Eh, tearing down a straw man is not an impressive argument from you either.

As a counter-point, LLMs still do embarrassing amounts of hallucinations, some of which are quite hilarious. When that is gone and it starts doing web searches -- or it has any mechanisms that mimic actual research when it does not know something -- then the agents will be much closer to whatever most people imagine AGI to be.

Have LLMs learned to say "I don't know" yet?

3 comments

pdimitar

flail 2 hours ago

> Have LLMs learned to say "I don't know" yet?

Can they, fundamentally, do that? That is, given the current technology.

Architecturally, they don't have a concept of "not knowing." They can say "I don't know," but it simply means that it was the most likely answer based on the training data.

A perfect example: an LLM citing chess rules and still making an illegal move: https://garymarcus.substack.com/p/generative-ais-crippling-a...

Heck, it can even say the move would have been illegal. And it would still make it.

in-silico 3 hours ago

> When that is gone and it starts doing web searches -- or it has any mechanisms that mimic actual research when it does not know something

ChatGPT and Gemini (and maybe others) can already perform and cite web searches, and it vastly improves their performance. ChatGPT is particularly impressive at multi-step web research. I have also witnessed them saying "I can't find the information you want" instead of hallucinating.

It's not perfect yet, but it's definitely climbing human percentiles in terms of reliability.

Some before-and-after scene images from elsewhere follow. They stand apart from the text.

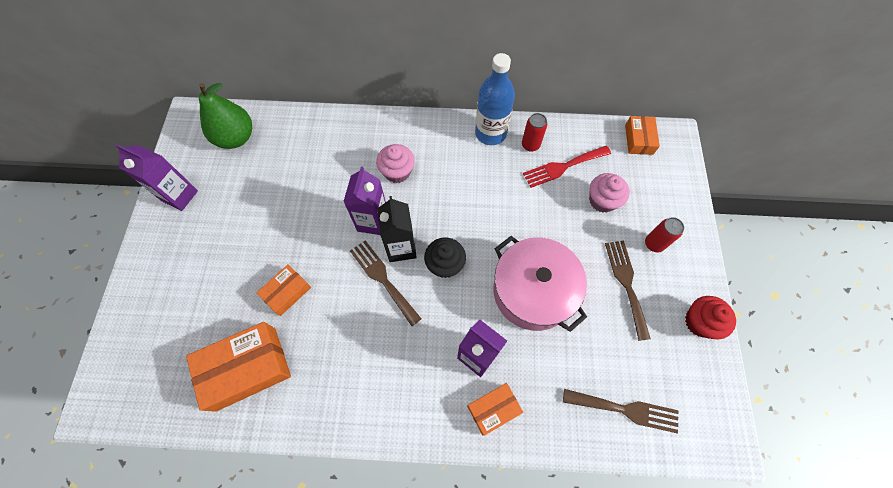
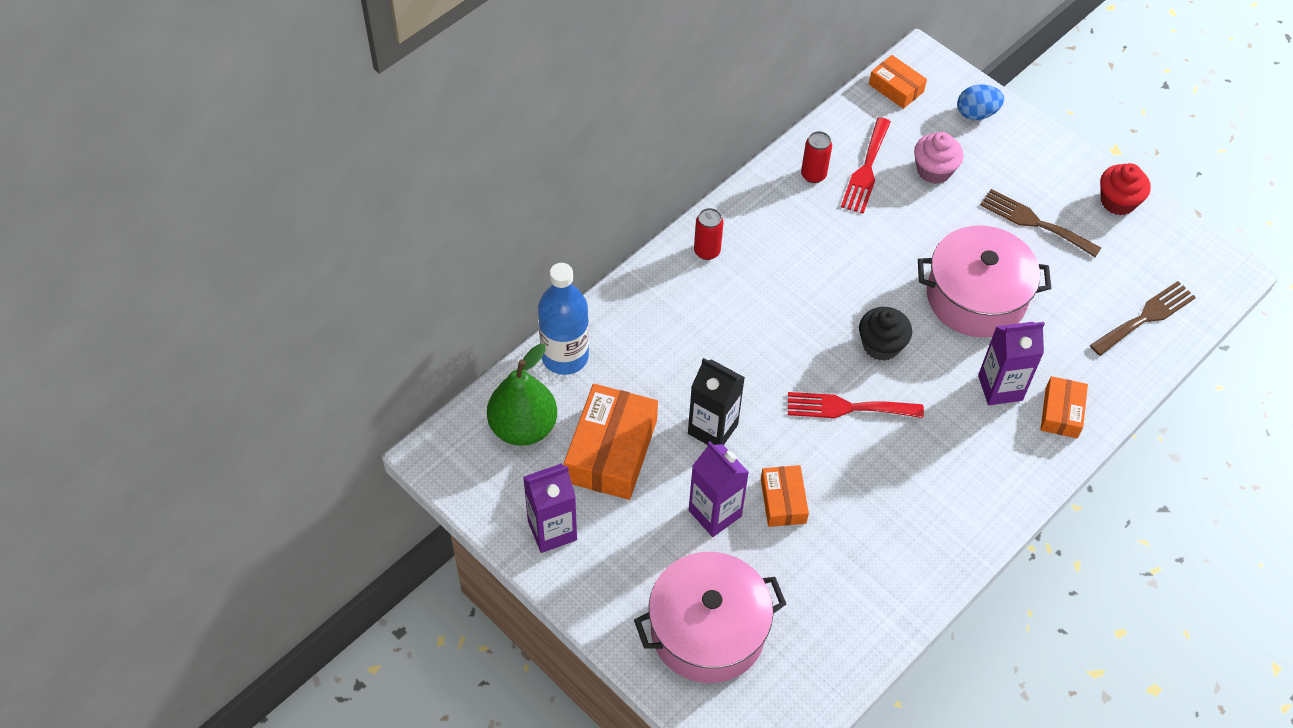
camera: 50 degrees left, 10 degrees down
(166, 317) = (708, 630): none -> pink pot
(246, 368) = (839, 589): orange box -> orange box (611, 451)
(373, 221) = (771, 371): purple carton -> purple carton (715, 513)
(383, 279) = (847, 407): brown fork -> red fork
(397, 172) = (730, 308): pink cupcake -> none
(401, 248) = (826, 368): black carton -> black carton (712, 429)
(490, 133) = (764, 196): blue bottle -> blue bottle (565, 356)
(654, 244) = (1015, 170): red can -> red can (707, 251)
(670, 192) = (976, 113): none -> blue egg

I think a lot of LLM detractors are still thinking of 2023-era ChatGPT. If everyone tried the most recent pro-level models with all the bells and whistles then I think there would be a lot less disagreement.

pdimitar 3 hours ago

Well please don't include me in some group of Luddites or something.
I use the mainstream LLMs and I've noted them improving. They have ways to go still.
I was objecting to my parent poster's implication that we have AGI. However muddy that definition is, I don't feel like we do have that.